**Work instructions:** Without including any pictures, write out all the records word for word.

(Bounding box prediction data)
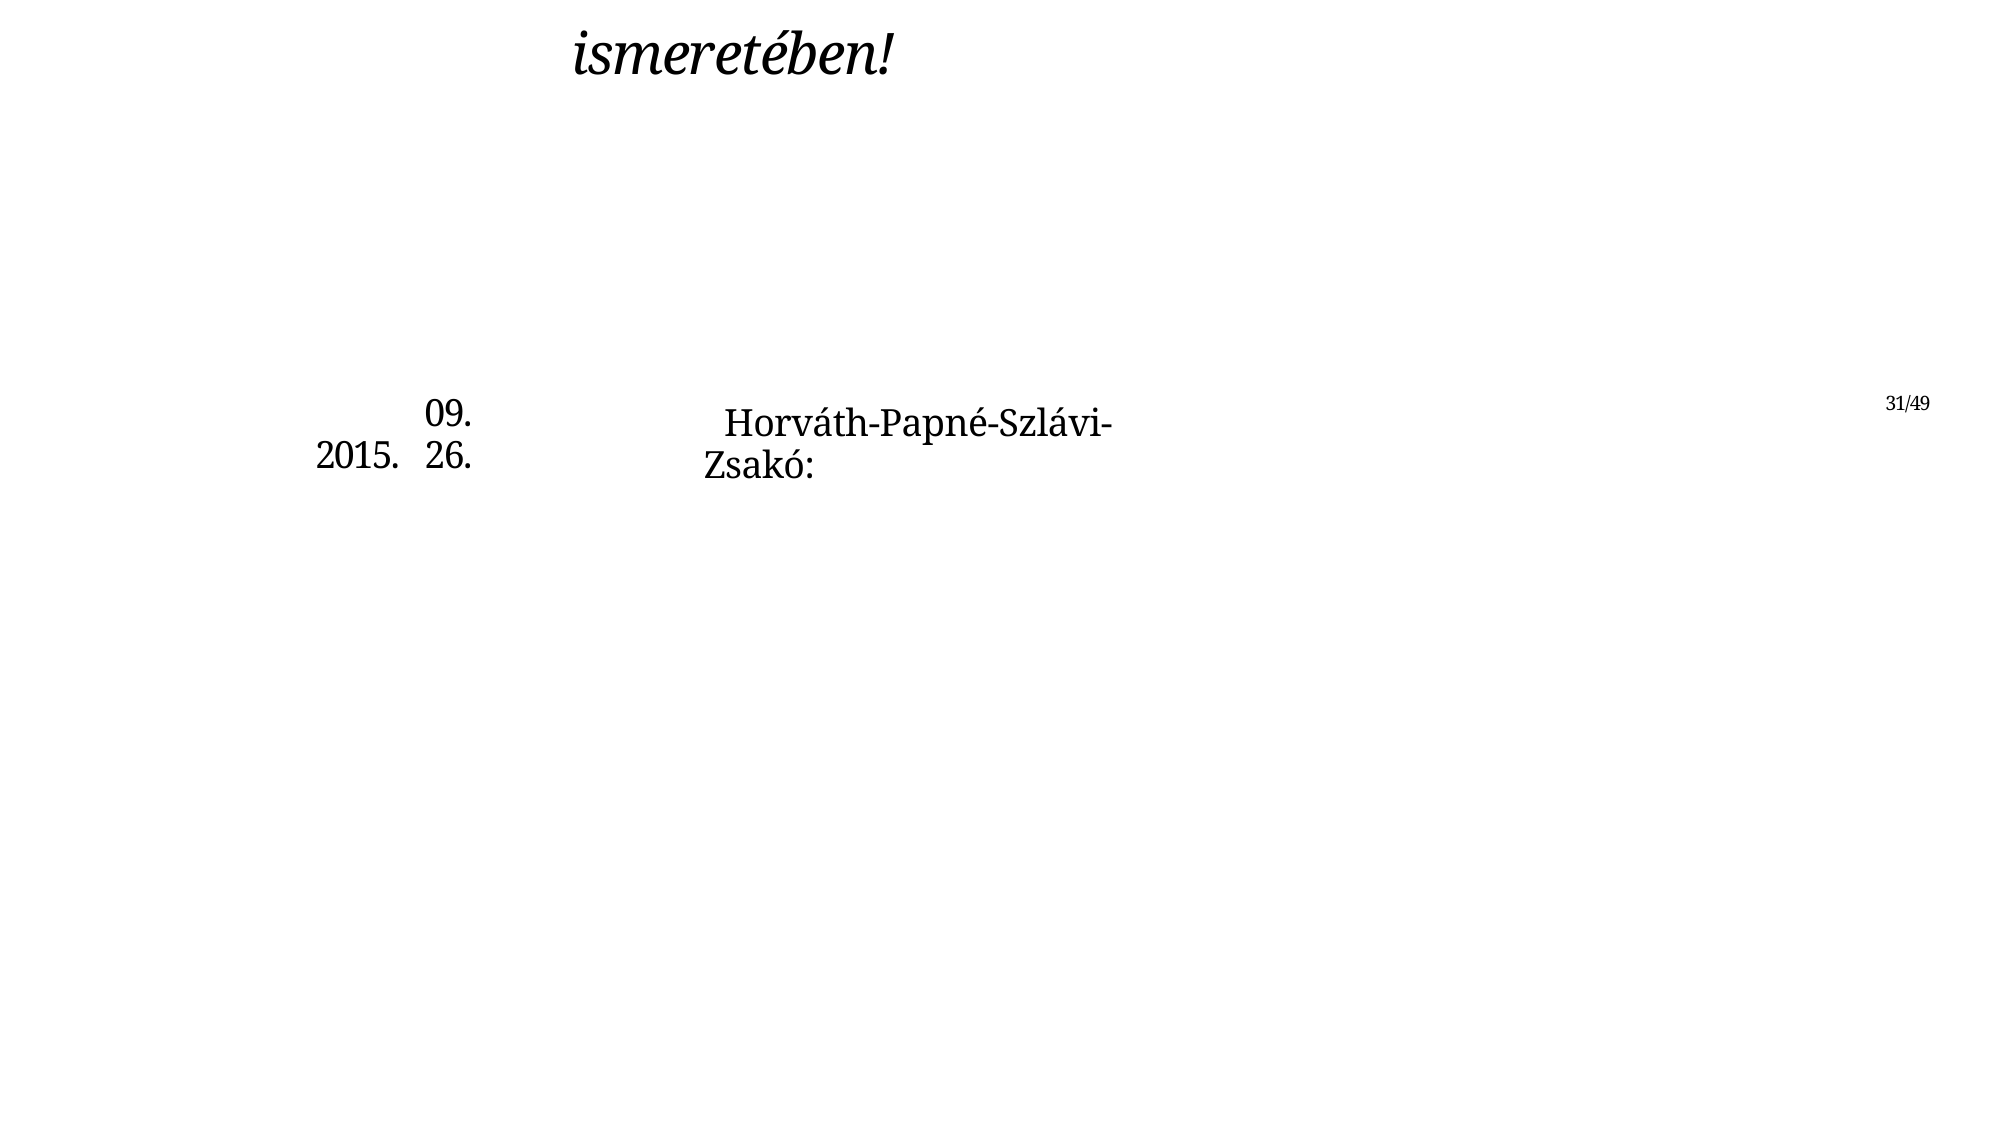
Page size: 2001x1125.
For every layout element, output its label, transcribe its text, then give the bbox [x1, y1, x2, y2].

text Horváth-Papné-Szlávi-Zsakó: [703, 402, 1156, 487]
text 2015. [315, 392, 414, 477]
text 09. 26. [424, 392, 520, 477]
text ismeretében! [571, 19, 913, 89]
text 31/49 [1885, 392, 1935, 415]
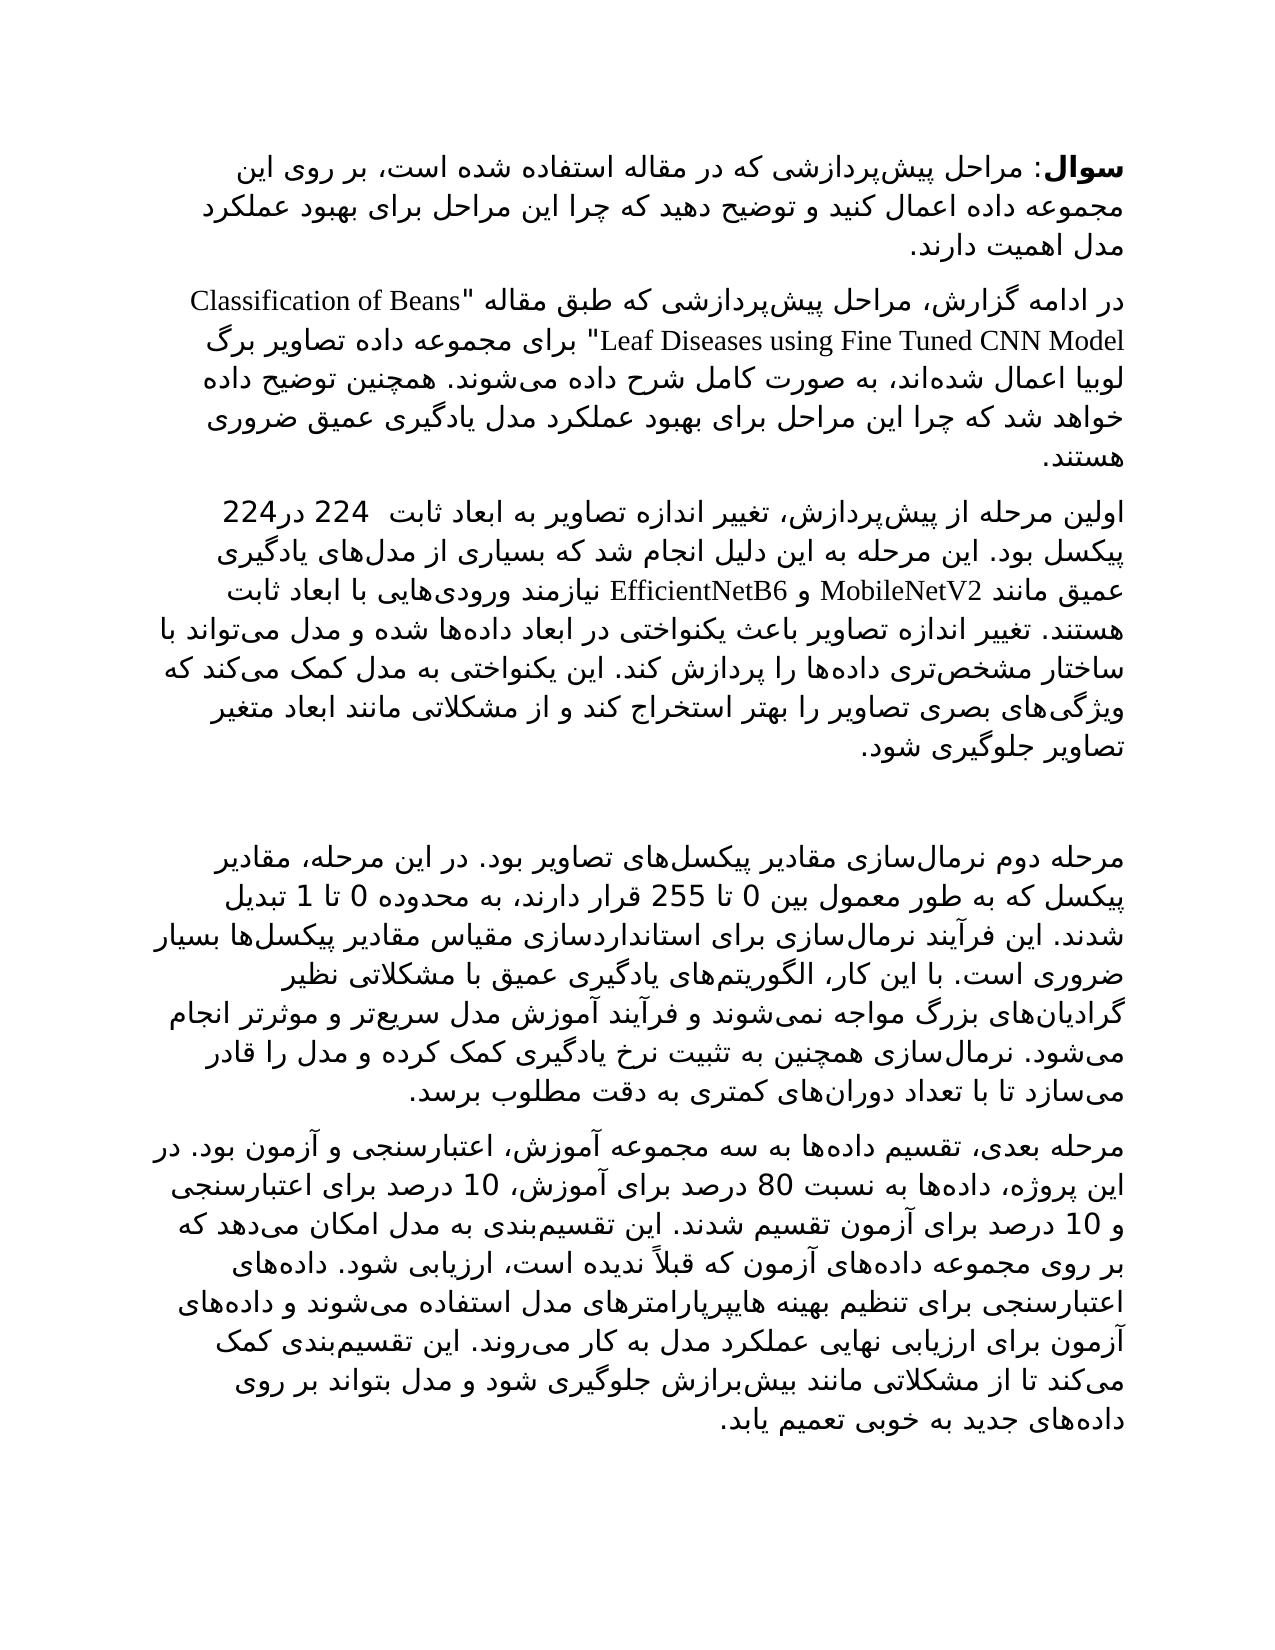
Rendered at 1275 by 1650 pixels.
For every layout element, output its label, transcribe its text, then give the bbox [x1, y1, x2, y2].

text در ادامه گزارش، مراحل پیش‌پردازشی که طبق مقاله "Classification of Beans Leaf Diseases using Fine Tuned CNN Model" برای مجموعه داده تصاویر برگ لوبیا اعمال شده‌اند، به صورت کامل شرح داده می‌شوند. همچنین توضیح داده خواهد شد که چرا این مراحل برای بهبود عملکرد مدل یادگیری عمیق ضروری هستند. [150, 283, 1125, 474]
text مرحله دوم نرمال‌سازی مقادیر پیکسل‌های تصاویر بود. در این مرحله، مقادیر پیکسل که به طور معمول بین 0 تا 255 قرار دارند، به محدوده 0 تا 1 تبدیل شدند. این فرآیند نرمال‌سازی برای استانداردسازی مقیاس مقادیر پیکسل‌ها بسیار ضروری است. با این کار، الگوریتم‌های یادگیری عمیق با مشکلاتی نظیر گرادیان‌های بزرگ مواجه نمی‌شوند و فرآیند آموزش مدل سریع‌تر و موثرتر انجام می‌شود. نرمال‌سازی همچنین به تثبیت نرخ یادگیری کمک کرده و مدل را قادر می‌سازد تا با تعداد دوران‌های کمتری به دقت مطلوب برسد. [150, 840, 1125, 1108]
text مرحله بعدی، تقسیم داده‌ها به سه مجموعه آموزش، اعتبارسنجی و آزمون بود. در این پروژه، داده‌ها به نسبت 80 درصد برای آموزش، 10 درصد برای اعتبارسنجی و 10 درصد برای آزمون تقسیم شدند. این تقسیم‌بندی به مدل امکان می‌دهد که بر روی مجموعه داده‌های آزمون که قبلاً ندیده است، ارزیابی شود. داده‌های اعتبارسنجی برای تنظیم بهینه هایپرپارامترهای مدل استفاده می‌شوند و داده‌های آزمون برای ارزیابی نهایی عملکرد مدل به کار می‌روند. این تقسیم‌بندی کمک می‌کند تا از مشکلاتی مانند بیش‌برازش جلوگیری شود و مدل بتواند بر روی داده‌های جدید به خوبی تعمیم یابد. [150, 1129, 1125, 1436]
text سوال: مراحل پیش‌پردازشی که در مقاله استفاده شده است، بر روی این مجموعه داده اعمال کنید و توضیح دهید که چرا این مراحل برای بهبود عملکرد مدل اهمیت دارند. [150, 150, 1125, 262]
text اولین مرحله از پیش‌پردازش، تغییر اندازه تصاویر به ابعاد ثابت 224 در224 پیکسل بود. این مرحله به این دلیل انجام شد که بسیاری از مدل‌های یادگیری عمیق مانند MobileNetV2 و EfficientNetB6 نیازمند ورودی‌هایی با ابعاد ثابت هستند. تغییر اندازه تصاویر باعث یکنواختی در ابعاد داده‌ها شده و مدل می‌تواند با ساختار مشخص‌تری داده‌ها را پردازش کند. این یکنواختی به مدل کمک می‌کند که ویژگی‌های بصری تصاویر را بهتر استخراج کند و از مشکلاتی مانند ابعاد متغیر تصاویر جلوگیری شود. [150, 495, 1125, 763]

**Result:**
Page size: 2001x1125.
For every layout element, output its label, transcribe its text, then give the bbox [x1, y1, x2, y2].

text Horváth-Papné-Szlávi-Zsakó: [703, 402, 1156, 487]
text 2015. [315, 392, 414, 477]
text 09. 26. [424, 392, 520, 477]
text ismeretében! [571, 19, 913, 89]
text 31/49 [1885, 392, 1935, 415]
Rendered at 1275 by 1650 pixels.
For every layout element, output its label, transcribe its text, then give the bbox [x1, y1, x2, y2].

text در ادامه گزارش، مراحل پیش‌پردازشی که طبق مقاله "Classification of Beans Leaf Diseases using Fine Tuned CNN Model" برای مجموعه داده تصاویر برگ لوبیا اعمال شده‌اند، به صورت کامل شرح داده می‌شوند. همچنین توضیح داده خواهد شد که چرا این مراحل برای بهبود عملکرد مدل یادگیری عمیق ضروری هستند. [150, 283, 1125, 474]
text مرحله دوم نرمال‌سازی مقادیر پیکسل‌های تصاویر بود. در این مرحله، مقادیر پیکسل که به طور معمول بین 0 تا 255 قرار دارند، به محدوده 0 تا 1 تبدیل شدند. این فرآیند نرمال‌سازی برای استانداردسازی مقیاس مقادیر پیکسل‌ها بسیار ضروری است. با این کار، الگوریتم‌های یادگیری عمیق با مشکلاتی نظیر گرادیان‌های بزرگ مواجه نمی‌شوند و فرآیند آموزش مدل سریع‌تر و موثرتر انجام می‌شود. نرمال‌سازی همچنین به تثبیت نرخ یادگیری کمک کرده و مدل را قادر می‌سازد تا با تعداد دوران‌های کمتری به دقت مطلوب برسد. [150, 840, 1125, 1108]
text مرحله بعدی، تقسیم داده‌ها به سه مجموعه آموزش، اعتبارسنجی و آزمون بود. در این پروژه، داده‌ها به نسبت 80 درصد برای آموزش، 10 درصد برای اعتبارسنجی و 10 درصد برای آزمون تقسیم شدند. این تقسیم‌بندی به مدل امکان می‌دهد که بر روی مجموعه داده‌های آزمون که قبلاً ندیده است، ارزیابی شود. داده‌های اعتبارسنجی برای تنظیم بهینه هایپرپارامترهای مدل استفاده می‌شوند و داده‌های آزمون برای ارزیابی نهایی عملکرد مدل به کار می‌روند. این تقسیم‌بندی کمک می‌کند تا از مشکلاتی مانند بیش‌برازش جلوگیری شود و مدل بتواند بر روی داده‌های جدید به خوبی تعمیم یابد. [150, 1129, 1125, 1436]
text سوال: مراحل پیش‌پردازشی که در مقاله استفاده شده است، بر روی این مجموعه داده اعمال کنید و توضیح دهید که چرا این مراحل برای بهبود عملکرد مدل اهمیت دارند. [150, 150, 1125, 262]
text اولین مرحله از پیش‌پردازش، تغییر اندازه تصاویر به ابعاد ثابت 224 در224 پیکسل بود. این مرحله به این دلیل انجام شد که بسیاری از مدل‌های یادگیری عمیق مانند MobileNetV2 و EfficientNetB6 نیازمند ورودی‌هایی با ابعاد ثابت هستند. تغییر اندازه تصاویر باعث یکنواختی در ابعاد داده‌ها شده و مدل می‌تواند با ساختار مشخص‌تری داده‌ها را پردازش کند. این یکنواختی به مدل کمک می‌کند که ویژگی‌های بصری تصاویر را بهتر استخراج کند و از مشکلاتی مانند ابعاد متغیر تصاویر جلوگیری شود. [150, 495, 1125, 763]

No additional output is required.